(Provided data Opens)

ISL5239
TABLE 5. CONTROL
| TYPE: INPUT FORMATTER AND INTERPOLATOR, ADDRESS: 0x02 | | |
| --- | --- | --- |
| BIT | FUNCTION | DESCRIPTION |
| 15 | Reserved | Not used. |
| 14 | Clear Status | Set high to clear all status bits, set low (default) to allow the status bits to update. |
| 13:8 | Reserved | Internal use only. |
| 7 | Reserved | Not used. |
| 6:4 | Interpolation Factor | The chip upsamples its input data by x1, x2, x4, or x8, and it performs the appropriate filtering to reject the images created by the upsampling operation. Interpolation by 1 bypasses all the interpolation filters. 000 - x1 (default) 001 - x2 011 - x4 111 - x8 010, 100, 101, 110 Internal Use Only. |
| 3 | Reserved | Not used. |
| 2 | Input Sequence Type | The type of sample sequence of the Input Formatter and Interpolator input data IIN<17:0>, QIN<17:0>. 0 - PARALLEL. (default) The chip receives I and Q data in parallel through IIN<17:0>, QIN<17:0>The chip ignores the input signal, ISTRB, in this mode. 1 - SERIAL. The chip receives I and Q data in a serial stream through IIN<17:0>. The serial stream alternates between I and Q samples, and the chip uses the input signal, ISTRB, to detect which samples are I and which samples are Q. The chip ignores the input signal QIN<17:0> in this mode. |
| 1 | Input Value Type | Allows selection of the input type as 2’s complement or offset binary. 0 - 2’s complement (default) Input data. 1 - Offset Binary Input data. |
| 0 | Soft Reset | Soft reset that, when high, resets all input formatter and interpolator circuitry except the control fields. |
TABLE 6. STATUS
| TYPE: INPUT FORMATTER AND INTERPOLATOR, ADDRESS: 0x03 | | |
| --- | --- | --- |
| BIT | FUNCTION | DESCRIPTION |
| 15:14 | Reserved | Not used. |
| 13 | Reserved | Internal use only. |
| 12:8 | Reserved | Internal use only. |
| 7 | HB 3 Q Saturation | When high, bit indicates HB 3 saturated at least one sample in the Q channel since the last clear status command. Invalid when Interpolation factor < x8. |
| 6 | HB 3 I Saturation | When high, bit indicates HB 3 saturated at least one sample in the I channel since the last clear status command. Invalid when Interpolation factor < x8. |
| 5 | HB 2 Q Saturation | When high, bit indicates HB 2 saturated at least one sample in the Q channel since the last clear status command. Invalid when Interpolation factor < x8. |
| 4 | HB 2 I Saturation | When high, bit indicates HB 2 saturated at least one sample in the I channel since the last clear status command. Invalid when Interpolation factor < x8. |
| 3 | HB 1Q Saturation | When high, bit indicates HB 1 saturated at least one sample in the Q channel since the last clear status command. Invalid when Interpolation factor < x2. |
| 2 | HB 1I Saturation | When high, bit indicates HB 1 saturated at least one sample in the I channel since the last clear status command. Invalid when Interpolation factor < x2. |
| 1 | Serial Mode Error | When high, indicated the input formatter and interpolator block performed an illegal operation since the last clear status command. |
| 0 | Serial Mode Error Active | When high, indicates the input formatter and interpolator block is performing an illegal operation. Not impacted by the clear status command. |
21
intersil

(Provided data Closes)

● **Work item**
Look through the lines above and collect those with the word "chip".

● **Task response**
| 6:4 | Interpolation Factor | The chip upsamples its input data by x1, x2, x4, or x8, and it performs the appropriate filtering to reject the images created by the upsampling operation. Interpolation by 1 bypasses all the interpolation filters. 000 - x1 (default) 001 - x2 011 - x4 111 - x8 010, 100, 101, 110 Internal Use Only. |
| 2 | Input Sequence Type | The type of sample sequence of the Input Formatter and Interpolator input data IIN<17:0>, QIN<17:0>. 0 - PARALLEL. (default) The chip receives I and Q data in parallel through IIN<17:0>, QIN<17:0>The chip ignores the input signal, ISTRB, in this mode. 1 - SERIAL. The chip receives I and Q data in a serial stream through IIN<17:0>. The serial stream alternates between I and Q samples, and the chip uses the input signal, ISTRB, to detect which samples are I and which samples are Q. The chip ignores the input signal QIN<17:0> in this mode. |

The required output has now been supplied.